Another aspect of being authentic means letting the public peek behind the brand and get to know the people involved.

“This is an agricultural movement and we should not forget that there is artistry. They are cultivating something, harvesting something, and they are bringing this plant to us,” says Larry.


Cannabis is going through a renaissance that requires both the education and re-education of the public and the industry.

After nearly a century of prohibition and propaganda there is an overwhelming amount of misinformation that needs to be dispelled.

Now more than ever it is essential to be correct about what is being said about cannabis, including its risks and benefits.

Understanding the plant and speaking about it in a way that honours it beyond a commodity will help drive the entire movement of normalization within Canada and into the global landscape.

“We’re all in this together.
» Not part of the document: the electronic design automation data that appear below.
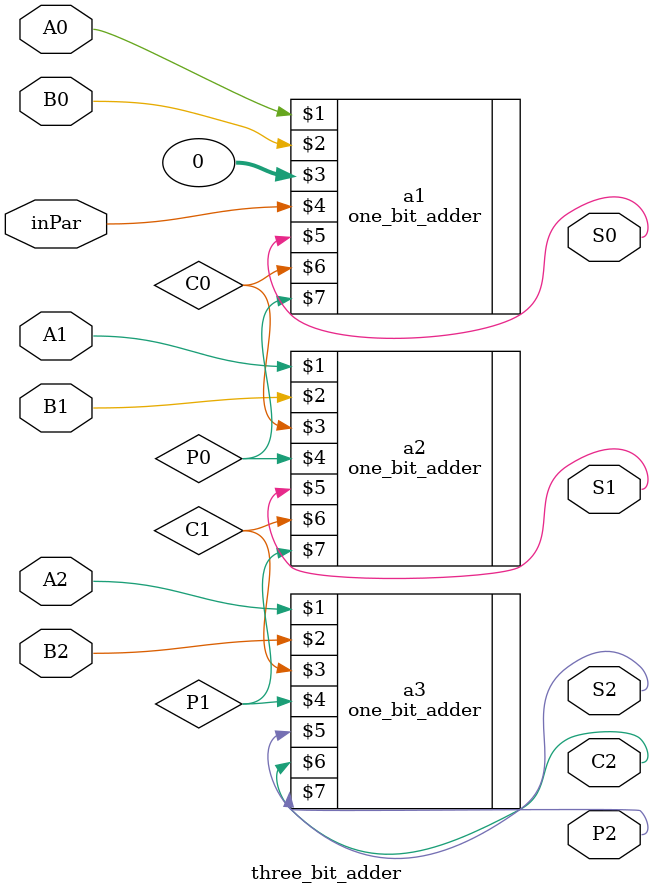
<source format=v>
`include "onebitadderUpdate.v"

module three_bit_adder(A0,A1,A2,B0,B1,B2,inPar,S0,S1,S2,C2,P2);

//input operands to be added. inPar is the alu input parity used for parity prediction
input A0,A1,A2,B0,B1,B2,inPar;

//s's correspond to sum bits 
output S0,S1,S2,C2,P2;


//c's refer to carry bits, S's refer to sum bits, P's refer to output parity bits for parity prediction
wire C0,C1,C2,S0,S1,S2;
wire P0,P1,P2;

one_bit_adder a1(A0,B0,0,inPar,S0,C0,P0);
one_bit_adder a2(A1,B1,C0,P0,S1,C1,P1);
one_bit_adder a3(A2,B2,C1,P1,S2,C2,P2);

endmodule
</source>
Colliding with a generation and time when people want authenticity from all places, not just cannabis, it’s the perfect time to build a whole bunch of brands that matter more than just the package their products are inside of,” says Larry.

Part of that solution means striving to be an expert and sharing that knowledge to help grow the industry.

Aligning with brands that demonstrate a similar passion and vision helps create a broader story that has the potential to reach and engage a wider audience.

This also presents a great opportunity for the industry to work together on issues that will help shape future cannabis legislation and hopefully bring attention to important topics such as amnesty for minor possession charges and patient access to products that are currently unavailable in the legal market, like suppositories.

Larry also suggests that companies tailor their story internally.

“The most important thing in this radical time of cannabis where the influencers are the industry and the bulk of the conversation is news, is to really understand the dynamic of internal communications and look at the whole of that story and try and align it in the market so you can create a grand flow. That you’re really driving a conversation that isn’t so channel specific anymore.”

We know that what legalization looks like today will continue to evolve over the coming years.

Current marketing and advertising regulations are purposefully vague as the government gauges how the industry is developing before it sets hard lines and creates precedent.

Right now, the onus is on cannabis companies to figure out how to play within the lines which requires a different strategy than seen in other industries.